## Exercise
From the entries below, copy every line that has the word "webpage".

++++

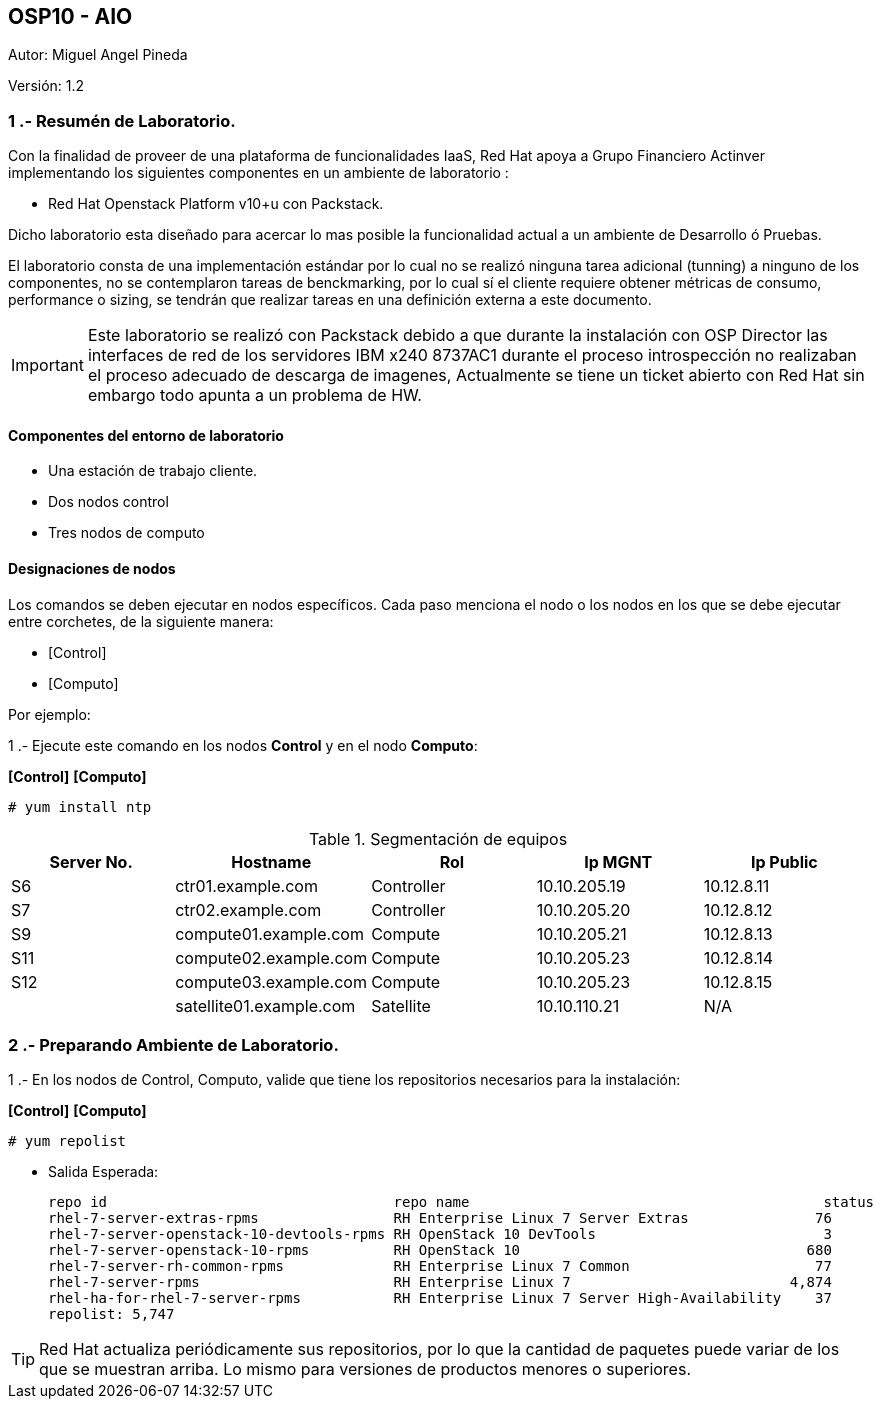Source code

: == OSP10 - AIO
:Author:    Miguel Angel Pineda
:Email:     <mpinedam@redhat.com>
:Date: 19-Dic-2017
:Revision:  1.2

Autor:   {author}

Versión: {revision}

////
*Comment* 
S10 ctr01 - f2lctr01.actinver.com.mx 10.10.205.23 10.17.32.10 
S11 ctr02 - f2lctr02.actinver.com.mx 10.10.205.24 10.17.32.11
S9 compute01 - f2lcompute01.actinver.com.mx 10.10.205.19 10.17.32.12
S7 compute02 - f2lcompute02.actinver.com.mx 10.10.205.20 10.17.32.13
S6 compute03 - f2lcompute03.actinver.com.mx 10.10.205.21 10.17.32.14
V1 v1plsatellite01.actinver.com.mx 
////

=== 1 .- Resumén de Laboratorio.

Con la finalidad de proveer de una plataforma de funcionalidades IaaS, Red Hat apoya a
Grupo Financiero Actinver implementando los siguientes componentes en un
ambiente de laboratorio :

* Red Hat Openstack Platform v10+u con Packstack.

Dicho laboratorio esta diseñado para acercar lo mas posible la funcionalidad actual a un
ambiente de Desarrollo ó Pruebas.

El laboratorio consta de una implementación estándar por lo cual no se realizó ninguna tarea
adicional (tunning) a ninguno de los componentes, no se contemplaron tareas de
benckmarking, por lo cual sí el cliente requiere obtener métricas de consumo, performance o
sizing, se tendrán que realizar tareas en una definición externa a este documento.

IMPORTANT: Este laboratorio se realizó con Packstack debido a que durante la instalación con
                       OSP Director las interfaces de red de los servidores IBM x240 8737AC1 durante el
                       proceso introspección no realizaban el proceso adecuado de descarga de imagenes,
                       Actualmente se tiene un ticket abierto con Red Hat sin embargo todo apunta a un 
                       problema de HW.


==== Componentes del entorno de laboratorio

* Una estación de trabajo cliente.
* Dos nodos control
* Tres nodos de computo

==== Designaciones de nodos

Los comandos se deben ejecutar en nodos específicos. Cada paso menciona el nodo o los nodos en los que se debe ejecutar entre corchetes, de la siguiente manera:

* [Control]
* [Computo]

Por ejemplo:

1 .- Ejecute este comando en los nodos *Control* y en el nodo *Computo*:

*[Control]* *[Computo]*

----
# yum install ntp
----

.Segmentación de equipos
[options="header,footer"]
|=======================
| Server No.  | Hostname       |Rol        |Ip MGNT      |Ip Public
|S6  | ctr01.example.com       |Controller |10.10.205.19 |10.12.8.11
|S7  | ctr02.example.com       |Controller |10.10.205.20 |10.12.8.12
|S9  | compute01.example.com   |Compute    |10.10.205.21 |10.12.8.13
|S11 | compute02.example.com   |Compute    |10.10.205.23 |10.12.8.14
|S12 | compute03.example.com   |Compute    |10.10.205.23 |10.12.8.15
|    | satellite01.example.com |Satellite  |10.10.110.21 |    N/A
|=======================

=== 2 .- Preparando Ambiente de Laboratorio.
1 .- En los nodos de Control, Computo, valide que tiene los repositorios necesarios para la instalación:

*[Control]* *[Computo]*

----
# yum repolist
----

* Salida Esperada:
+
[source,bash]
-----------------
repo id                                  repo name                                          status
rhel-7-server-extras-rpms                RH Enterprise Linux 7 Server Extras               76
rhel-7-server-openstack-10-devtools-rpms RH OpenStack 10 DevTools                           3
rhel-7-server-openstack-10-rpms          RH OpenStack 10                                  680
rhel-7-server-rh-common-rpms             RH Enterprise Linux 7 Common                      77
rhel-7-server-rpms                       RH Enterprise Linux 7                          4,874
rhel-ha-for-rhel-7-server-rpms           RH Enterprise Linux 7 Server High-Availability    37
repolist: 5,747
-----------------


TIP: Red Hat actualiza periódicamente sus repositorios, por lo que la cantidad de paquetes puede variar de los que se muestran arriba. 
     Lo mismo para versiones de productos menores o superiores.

++++

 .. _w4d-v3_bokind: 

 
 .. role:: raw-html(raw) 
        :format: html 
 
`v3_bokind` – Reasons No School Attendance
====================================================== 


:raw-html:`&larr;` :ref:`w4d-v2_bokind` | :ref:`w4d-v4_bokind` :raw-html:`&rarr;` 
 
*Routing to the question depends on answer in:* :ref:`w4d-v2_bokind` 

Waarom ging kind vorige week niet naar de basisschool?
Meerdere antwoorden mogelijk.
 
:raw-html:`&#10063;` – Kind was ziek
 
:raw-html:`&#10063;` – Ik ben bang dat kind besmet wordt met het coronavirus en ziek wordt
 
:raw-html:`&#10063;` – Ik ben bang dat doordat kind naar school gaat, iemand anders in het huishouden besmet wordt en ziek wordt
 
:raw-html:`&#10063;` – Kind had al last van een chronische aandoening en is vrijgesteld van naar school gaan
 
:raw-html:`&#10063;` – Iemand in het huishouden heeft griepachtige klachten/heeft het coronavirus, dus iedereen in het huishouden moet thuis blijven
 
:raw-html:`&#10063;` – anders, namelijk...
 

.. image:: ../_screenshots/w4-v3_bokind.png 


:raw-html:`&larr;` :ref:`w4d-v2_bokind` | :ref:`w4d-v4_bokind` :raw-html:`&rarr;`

++++

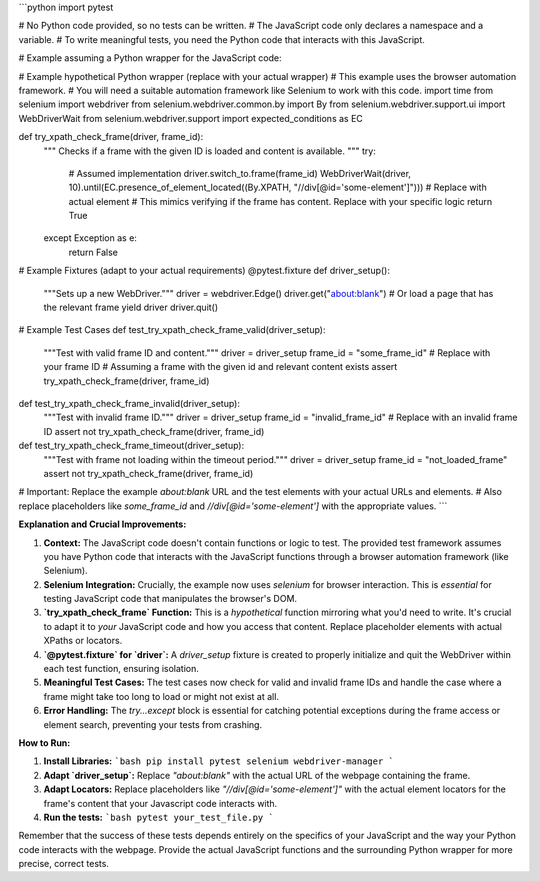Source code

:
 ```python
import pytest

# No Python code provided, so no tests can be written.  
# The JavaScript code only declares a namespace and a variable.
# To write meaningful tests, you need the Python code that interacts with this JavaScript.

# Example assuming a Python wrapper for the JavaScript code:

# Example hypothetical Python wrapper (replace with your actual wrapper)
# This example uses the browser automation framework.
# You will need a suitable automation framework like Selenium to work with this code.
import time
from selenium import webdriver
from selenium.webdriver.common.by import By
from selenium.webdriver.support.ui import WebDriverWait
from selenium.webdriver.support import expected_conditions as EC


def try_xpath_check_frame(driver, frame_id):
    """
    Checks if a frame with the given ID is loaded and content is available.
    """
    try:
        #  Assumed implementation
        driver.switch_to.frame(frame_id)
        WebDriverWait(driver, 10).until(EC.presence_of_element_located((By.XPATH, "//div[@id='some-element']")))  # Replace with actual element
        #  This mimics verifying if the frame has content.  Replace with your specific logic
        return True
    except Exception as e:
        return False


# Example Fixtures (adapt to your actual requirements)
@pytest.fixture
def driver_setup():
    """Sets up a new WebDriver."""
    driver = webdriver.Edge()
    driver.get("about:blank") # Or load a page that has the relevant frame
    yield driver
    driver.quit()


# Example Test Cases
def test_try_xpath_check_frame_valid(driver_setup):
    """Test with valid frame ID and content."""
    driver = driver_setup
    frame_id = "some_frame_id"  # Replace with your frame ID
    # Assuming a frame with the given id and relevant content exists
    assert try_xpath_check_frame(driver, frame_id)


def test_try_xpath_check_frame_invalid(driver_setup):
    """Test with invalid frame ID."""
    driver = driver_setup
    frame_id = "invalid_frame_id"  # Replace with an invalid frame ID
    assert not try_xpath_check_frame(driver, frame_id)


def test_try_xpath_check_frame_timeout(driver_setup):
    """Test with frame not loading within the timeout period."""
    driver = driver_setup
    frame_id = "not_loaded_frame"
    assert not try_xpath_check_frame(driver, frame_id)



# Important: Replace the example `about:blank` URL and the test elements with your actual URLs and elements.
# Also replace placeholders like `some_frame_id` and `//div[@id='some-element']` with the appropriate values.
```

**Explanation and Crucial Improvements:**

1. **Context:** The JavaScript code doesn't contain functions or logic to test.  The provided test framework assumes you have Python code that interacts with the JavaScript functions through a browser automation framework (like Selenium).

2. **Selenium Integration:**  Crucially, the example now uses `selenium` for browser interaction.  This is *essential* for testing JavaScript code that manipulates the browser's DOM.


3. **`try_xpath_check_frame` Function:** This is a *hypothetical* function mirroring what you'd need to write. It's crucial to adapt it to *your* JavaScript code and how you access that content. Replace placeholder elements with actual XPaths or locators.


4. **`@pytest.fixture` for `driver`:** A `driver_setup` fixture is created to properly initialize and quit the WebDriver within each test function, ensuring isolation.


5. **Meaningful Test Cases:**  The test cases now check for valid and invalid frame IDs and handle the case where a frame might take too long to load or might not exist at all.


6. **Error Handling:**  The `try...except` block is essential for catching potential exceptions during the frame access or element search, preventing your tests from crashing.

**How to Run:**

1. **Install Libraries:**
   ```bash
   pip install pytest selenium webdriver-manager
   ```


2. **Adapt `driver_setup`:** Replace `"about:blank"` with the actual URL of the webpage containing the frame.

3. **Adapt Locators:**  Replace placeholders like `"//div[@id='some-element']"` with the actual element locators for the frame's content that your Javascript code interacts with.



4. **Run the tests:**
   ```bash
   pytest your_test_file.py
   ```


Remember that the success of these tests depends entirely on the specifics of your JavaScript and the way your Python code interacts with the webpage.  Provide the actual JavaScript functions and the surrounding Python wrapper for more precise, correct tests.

++++

## Output for this task
2. **Adapt `driver_setup`:** Replace `"about:blank"` with the actual URL of the webpage containing the frame.
Remember that the success of these tests depends entirely on the specifics of your JavaScript and the way your Python code interacts with the webpage.  Provide the actual JavaScript functions and the surrounding Python wrapper for more precise, correct tests.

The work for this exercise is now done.